1/15/07

Framework

The Kernerman multilingual dictionary defined a framework as "the basic supporting structure of anything".

Various other dictionaries provide various slants of the definition, but perhaps, one of the more compelling definition, suitable for our work here is provided by the American Heritage dictionary "A set of assumptions, concepts, values, and practices that constitutes a way of viewing reality"

-- Quotes from :Reference.com

Every engineering feat starts with some framework, formalized or otherwise, and frameworks have played and continued to play a very fundamental and important part in the expanding industrial and technology revolution mankind has been blessed with for more than half of a millennium.

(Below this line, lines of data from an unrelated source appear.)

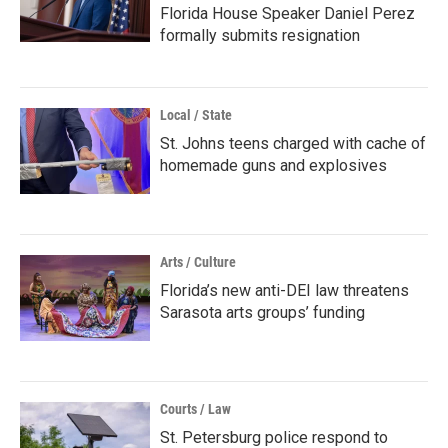
Florida House Speaker Daniel Perez
formally submits resignation
Local / State
St. Johns teens charged with cache of
homemade guns and explosives
Arts / Culture
Florida’s new anti-DEI law threatens
Sarasota arts groups’ funding
Courts / Law
St. Petersburg police respond to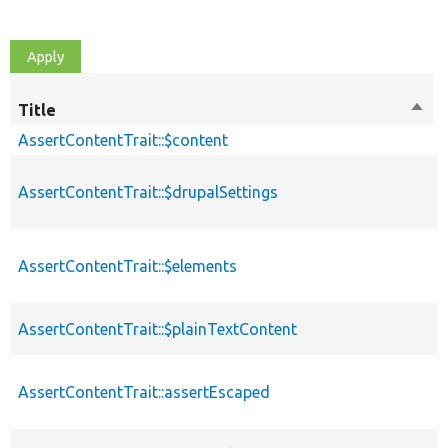
Title
Sort
desc
AssertContentTrait::$content
AssertContentTrait::$drupalSettings
AssertContentTrait::$elements
AssertContentTrait::$plainTextContent
AssertContentTrait::assertEscaped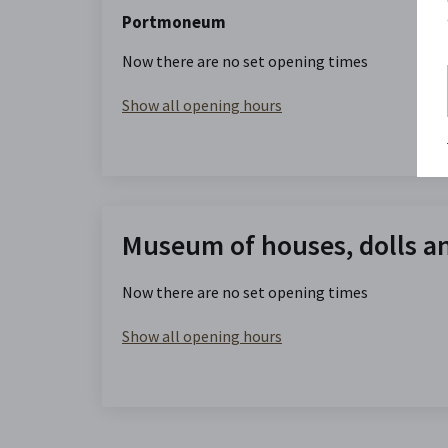
Portmoneum
Now there are no set opening times
Show all opening hours
Museum of houses, dolls a
Now there are no set opening times
Show all opening hours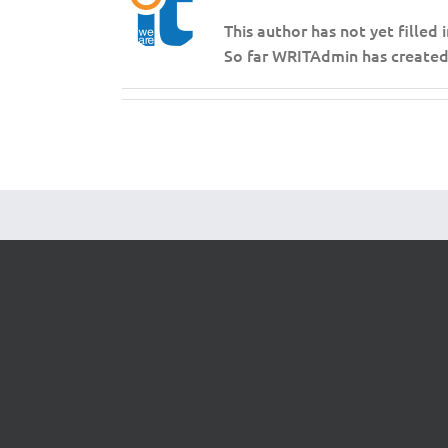
This author has not yet filled i
So far WRITAdmin has created 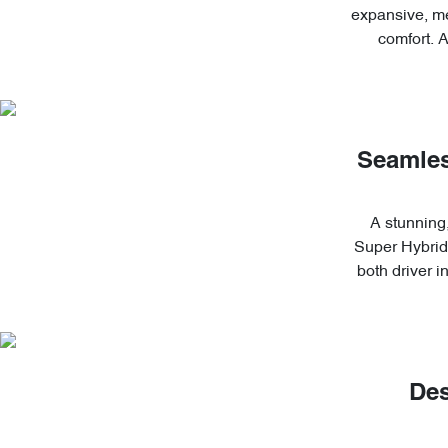
expansive, me
comfort. 
Seamles
A stunning,
Super Hybrid'
both driver 
Des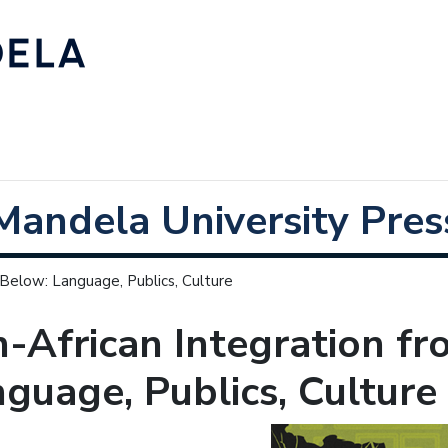
Mandela University Pres
 Below: Language, Publics, Culture
-African Integration f
guage, Publics, Culture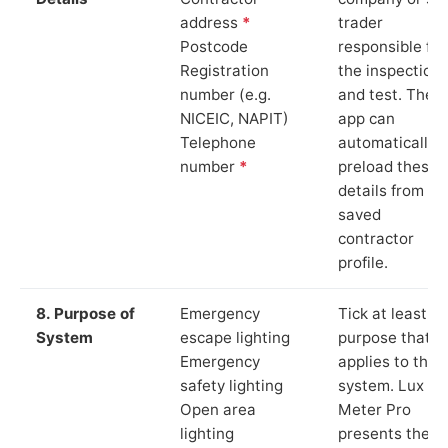
address
*
trader
Postcode
responsible for
Registration
the inspection
number (e.g.
and test. The
NICEIC, NAPIT)
app can
Telephone
automatically
number
*
preload these
details from yo
saved
contractor
profile.
8. Purpose of
Emergency
Tick at least o
System
escape lighting
purpose that
Emergency
applies to the
safety lighting
system. Lux
Open area
Meter Pro
lighting
presents these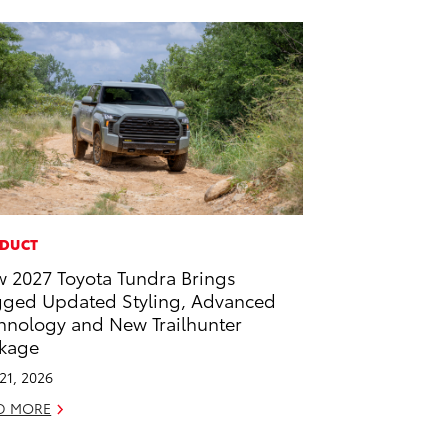
DUCT
 2027 Toyota Tundra Brings
ged Updated Styling, Advanced
hnology and New Trailhunter
kage
 21, 2026
D MORE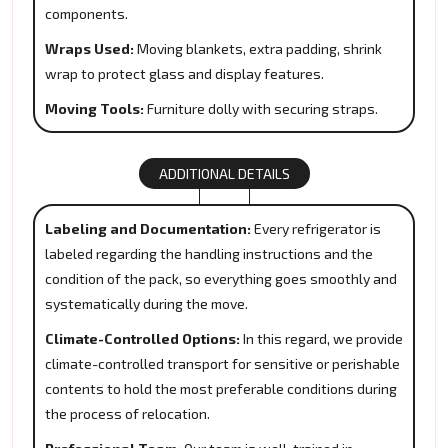
components.
Wraps Used:
Moving blankets, extra padding, shrink
wrap to protect glass and display features.
Moving Tools:
Furniture dolly with securing straps.
ADDITIONAL DETAILS
Labeling and Documentation:
Every refrigerator is
labeled regarding the handling instructions and the
condition of the pack, so everything goes smoothly and
systematically during the move.
Climate-Controlled Options:
In this regard, we provide
climate-controlled transport for sensitive or perishable
contents to hold the most preferable conditions during
the process of relocation.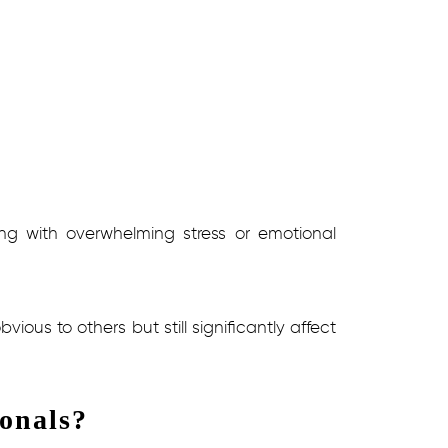
ling with overwhelming stress or emotional
ous to others but still significantly affect
onals?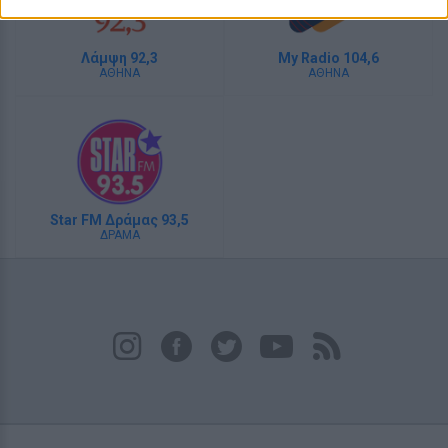
Λάμψη 92,3
My Radio 104,6
ΑΘΗΝΑ
ΑΘΗΝΑ
Star FM Δράμας 93,5
ΔΡΑΜΑ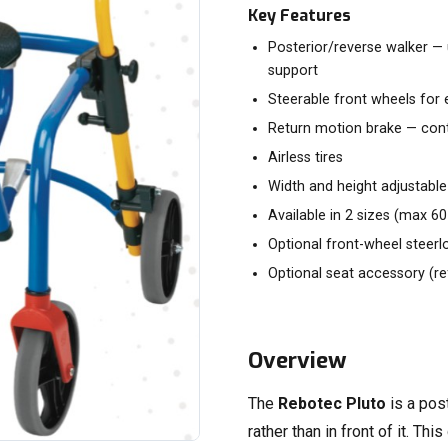
Key Features
Posterior/reverse walker — 
support
Steerable front wheels for 
Return motion brake — con
Airless tires
Width and height adjustable
Available in 2 sizes (max 6
Optional front-wheel steerl
Optional seat accessory (re
Overview
The
Rebotec Pluto
is a pos
rather than in front of it. T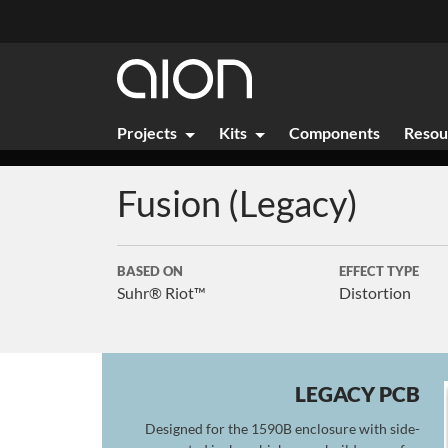
Projects
Kits
Components
Resou
Fusion (Legacy)
BASED ON
EFFECT TYPE
Suhr® Riot™
Distortion
LEGACY PCB
Designed for the 1590B enclosure with side-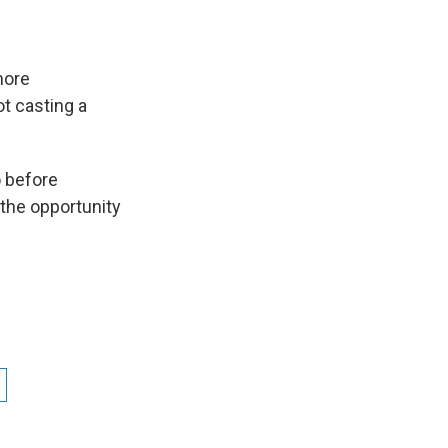
more
ot casting a
o before
the opportunity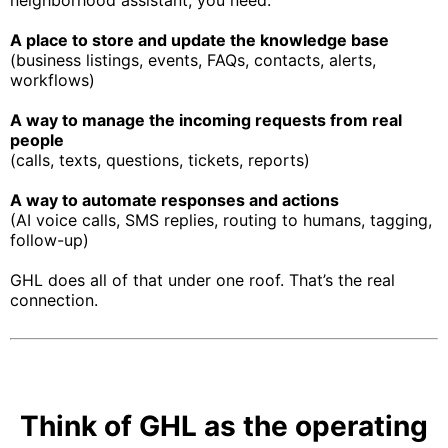
neighborhood assistant, you need:
A place to store and update the knowledge base
(business listings, events, FAQs, contacts, alerts,
workflows)
A way to manage the incoming requests from real
people
(calls, texts, questions, tickets, reports)
A way to automate responses and actions
(AI voice calls, SMS replies, routing to humans, tagging,
follow-up)
GHL does all of that under one roof. That’s the real
connection.
Think of GHL as the operating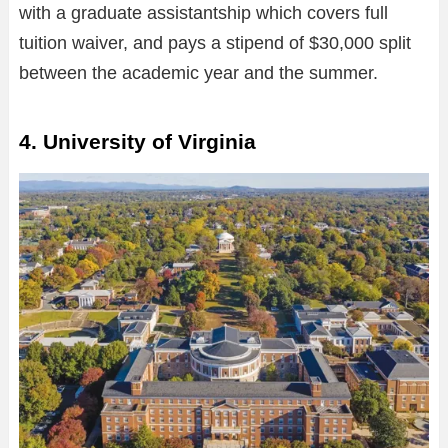
with a graduate assistantship which covers full
tuition waiver, and pays a stipend of $30,000 split
between the academic year and the summer.
4. University of Virginia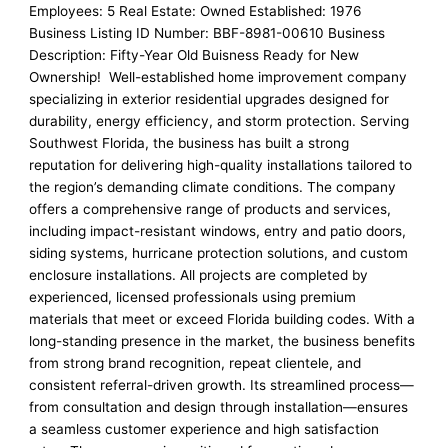
Employees: 5 Real Estate: Owned Established: 1976
Business Listing ID Number: BBF-8981-00610 Business
Description: Fifty-Year Old Buisness Ready for New
Ownership! Well-established home improvement company
specializing in exterior residential upgrades designed for
durability, energy efficiency, and storm protection. Serving
Southwest Florida, the business has built a strong
reputation for delivering high-quality installations tailored to
the region’s demanding climate conditions. The company
offers a comprehensive range of products and services,
including impact-resistant windows, entry and patio doors,
siding systems, hurricane protection solutions, and custom
enclosure installations. All projects are completed by
experienced, licensed professionals using premium
materials that meet or exceed Florida building codes. With a
long-standing presence in the market, the business benefits
from strong brand recognition, repeat clientele, and
consistent referral-driven growth. Its streamlined process—
from consultation and design through installation—ensures
a seamless customer experience and high satisfaction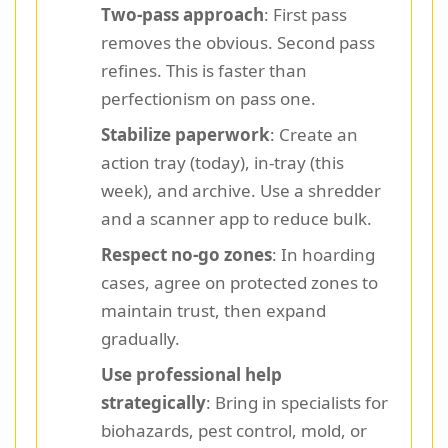
Two-pass approach
: First pass
removes the obvious. Second pass
refines. This is faster than
perfectionism on pass one.
Stabilize paperwork
: Create an
action tray (today), in-tray (this
week), and archive. Use a shredder
and a scanner app to reduce bulk.
Respect no-go zones
: In hoarding
cases, agree on protected zones to
maintain trust, then expand
gradually.
Use professional help
strategically
: Bring in specialists for
biohazards, pest control, mold, or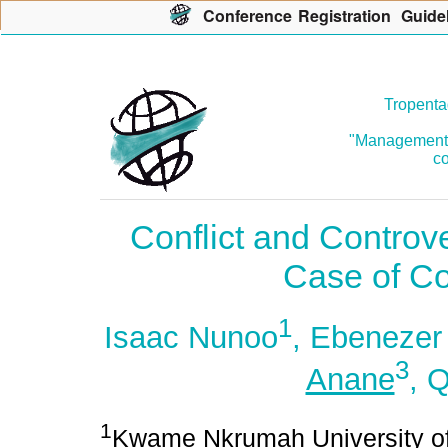
Con
f
erence
R
egistration
G
uide
Tropenta
"Management o
co
Conflict and Controv
Case of C
1
Isaac Nunoo
, Ebenezer
3
Anane
, 
1
Kwame Nkrumah University of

Automobile Systems, Aeronautical Systems, Civil Engineering Systems, Electrical Power Systems, Electronic Designs, Communication Systems, and Computer Systems to name a few have benefited tremendously from "well articulated, clear, and concise abstractions of their fundamental building blocks" , which supports modularity and reuse, enabling graduated incremental improvements as well as parameterizable components useful for evaluation and measures.

Every complex system will benefit from the development a formal framework in that rebuilds, updates, upgrades, modularization, and vendor agnostics intrinsics can be supported. In economics terms, formal frameworks supports a robust cost to benefit ratio. At least, it provides a rational framework for measuring same.

Frameworks also have the value that, they support some level of standardization in design, documentation, evaluation, review and support holistic comparison and rational decision making.

This articlet is the first installment of a six series work designed to throw more light into the essence of this journal.